Mit dem Kompromiss von 1,5 Prozentpunkten zeigten sich die Kreistagsfraktionen zufrieden, in den Städten und Gemeinden hatte man aufgrund der Entlastung bei Infrastruktur und Schulsozialarbeit auf weniger gehofft. „Ich bin enttäuscht“, sagt Bargteheides Bürgermeister Henning Görtz, „es gab Andeutungen, dass man sich vorstellen könne, noch einen Tick weiter runterzugehen.“ Er hatte auf 1,0 Prozentpunkte gehofft. „Damit hätte man würdigen können, dass mehr als die Hälfte der Stormarner Kommunen ohnehin schon durch das FAG Geld verliert“, so Görtz. „Wir bleiben bei unserer Auffassung, dass man besser das nächste Jahr abgewartet hätte“, sagt Thomas Schreitmüller, Bürgermeister in Barsbüttel und Vorsitzender des Stormarner Gemeindetags.
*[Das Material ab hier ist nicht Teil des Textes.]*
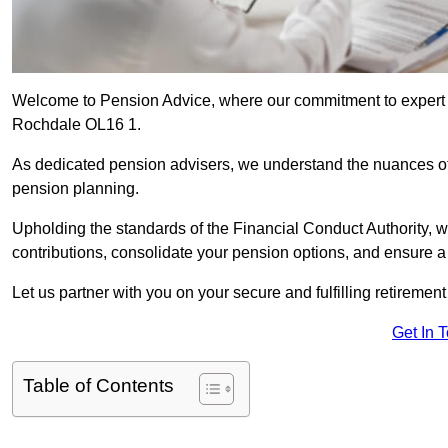
Welcome to Pension Advice, where our commitment to expert 
Rochdale OL16 1.
As dedicated pension advisers, we understand the nuances o
pension planning.
Upholding the standards of the Financial Conduct Authority, 
contributions, consolidate your pension options, and ensure 
Let us partner with you on your secure and fulfilling retiremen
Get In 
Table of Contents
In der sogenannten Körbchen-Runde ging es in diesem Jahr nur noch um kleinere Mehrausgaben. Mehrstellen und höhere Zuschüsse für den ÖPNV, vor allem für die U-Bahn und den Busverkehr in Südkreis, waren schon vorher beschlossen worden. Auf Antrag der SPD wurden zwei halbe Schulsozialarbeiter-Stellen für die beiden Berufsschulen beschlossen, auf Wunsch der Grünen gibt es Geld für eine Veranstaltung zur Sicherheit des Radverkehrs und mehr Geld für Frauenförderung in der Kommunalpolitik. Die CDU wollte 100 000 Euro für die ehrenamtliche Nachmittagsbetreuung an der Woldenhornschule. In den Haushalt kamen erstmal 50 000 Euro, die mit einem Sperrvermerk versehen wurden. Abgelehnt wurde unter anderem eine Kostenübernahme für die Nachtbusse.